Copy out the data so that nothing differs from the original.

+++++

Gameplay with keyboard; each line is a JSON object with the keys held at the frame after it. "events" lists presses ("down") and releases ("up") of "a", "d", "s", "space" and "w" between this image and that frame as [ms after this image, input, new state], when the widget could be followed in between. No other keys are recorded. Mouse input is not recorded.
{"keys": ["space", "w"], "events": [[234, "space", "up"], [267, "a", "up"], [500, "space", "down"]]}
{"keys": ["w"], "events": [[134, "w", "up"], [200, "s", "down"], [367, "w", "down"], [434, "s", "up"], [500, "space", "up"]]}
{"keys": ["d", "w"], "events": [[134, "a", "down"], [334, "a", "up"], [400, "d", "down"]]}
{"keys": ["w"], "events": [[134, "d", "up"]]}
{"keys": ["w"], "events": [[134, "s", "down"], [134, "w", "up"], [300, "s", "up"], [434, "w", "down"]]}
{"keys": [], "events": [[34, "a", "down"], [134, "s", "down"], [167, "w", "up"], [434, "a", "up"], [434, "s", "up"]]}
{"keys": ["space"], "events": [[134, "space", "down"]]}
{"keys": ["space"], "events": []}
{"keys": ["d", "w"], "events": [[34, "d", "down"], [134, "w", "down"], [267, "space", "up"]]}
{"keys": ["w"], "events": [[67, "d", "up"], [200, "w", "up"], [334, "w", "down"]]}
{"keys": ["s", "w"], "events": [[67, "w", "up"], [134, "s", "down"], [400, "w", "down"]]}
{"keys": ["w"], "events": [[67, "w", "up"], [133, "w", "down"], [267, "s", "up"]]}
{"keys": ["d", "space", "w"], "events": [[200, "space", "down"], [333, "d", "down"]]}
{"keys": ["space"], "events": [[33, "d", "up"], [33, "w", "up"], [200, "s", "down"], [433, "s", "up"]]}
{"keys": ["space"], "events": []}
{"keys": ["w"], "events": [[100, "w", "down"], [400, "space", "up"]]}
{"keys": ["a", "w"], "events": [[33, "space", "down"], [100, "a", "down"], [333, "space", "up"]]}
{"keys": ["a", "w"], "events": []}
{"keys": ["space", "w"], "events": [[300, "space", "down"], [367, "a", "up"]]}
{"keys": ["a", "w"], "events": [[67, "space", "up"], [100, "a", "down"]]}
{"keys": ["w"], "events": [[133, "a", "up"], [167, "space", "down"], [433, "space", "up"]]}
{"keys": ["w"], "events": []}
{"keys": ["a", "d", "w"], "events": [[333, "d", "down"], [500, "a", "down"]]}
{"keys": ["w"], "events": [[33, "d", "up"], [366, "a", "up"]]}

+++++

## [Task answer]
Gameplay with keyboard; each line is a JSON object with the keys held at the frame after it. "events" lists presses ("down") and releases ("up") of "a", "d", "s", "space" and "w" between this image and that frame as [ms after this image, input, new state], when the widget could be followed in between. No other keys are recorded. Mouse input is not recorded.
{"keys": ["space", "w"], "events": [[234, "space", "up"], [267, "a", "up"], [500, "space", "down"]]}
{"keys": ["w"], "events": [[134, "w", "up"], [200, "s", "down"], [367, "w", "down"], [434, "s", "up"], [500, "space", "up"]]}
{"keys": ["d", "w"], "events": [[134, "a", "down"], [334, "a", "up"], [400, "d", "down"]]}
{"keys": ["w"], "events": [[134, "d", "up"]]}
{"keys": ["w"], "events": [[134, "s", "down"], [134, "w", "up"], [300, "s", "up"], [434, "w", "down"]]}
{"keys": [], "events": [[34, "a", "down"], [134, "s", "down"], [167, "w", "up"], [434, "a", "up"], [434, "s", "up"]]}
{"keys": ["space"], "events": [[134, "space", "down"]]}
{"keys": ["space"], "events": []}
{"keys": ["d", "w"], "events": [[34, "d", "down"], [134, "w", "down"], [267, "space", "up"]]}
{"keys": ["w"], "events": [[67, "d", "up"], [200, "w", "up"], [334, "w", "down"]]}
{"keys": ["s", "w"], "events": [[67, "w", "up"], [134, "s", "down"], [400, "w", "down"]]}
{"keys": ["w"], "events": [[67, "w", "up"], [133, "w", "down"], [267, "s", "up"]]}
{"keys": ["d", "space", "w"], "events": [[200, "space", "down"], [333, "d", "down"]]}
{"keys": ["space"], "events": [[33, "d", "up"], [33, "w", "up"], [200, "s", "down"], [433, "s", "up"]]}
{"keys": ["space"], "events": []}
{"keys": ["w"], "events": [[100, "w", "down"], [400, "space", "up"]]}
{"keys": ["a", "w"], "events": [[33, "space", "down"], [100, "a", "down"], [333, "space", "up"]]}
{"keys": ["a", "w"], "events": []}
{"keys": ["space", "w"], "events": [[300, "space", "down"], [367, "a", "up"]]}
{"keys": ["a", "w"], "events": [[67, "space", "up"], [100, "a", "down"]]}
{"keys": ["w"], "events": [[133, "a", "up"], [167, "space", "down"], [433, "space", "up"]]}
{"keys": ["w"], "events": []}
{"keys": ["a", "d", "w"], "events": [[333, "d", "down"], [500, "a", "down"]]}
{"keys": ["w"], "events": [[33, "d", "up"], [366, "a", "up"]]}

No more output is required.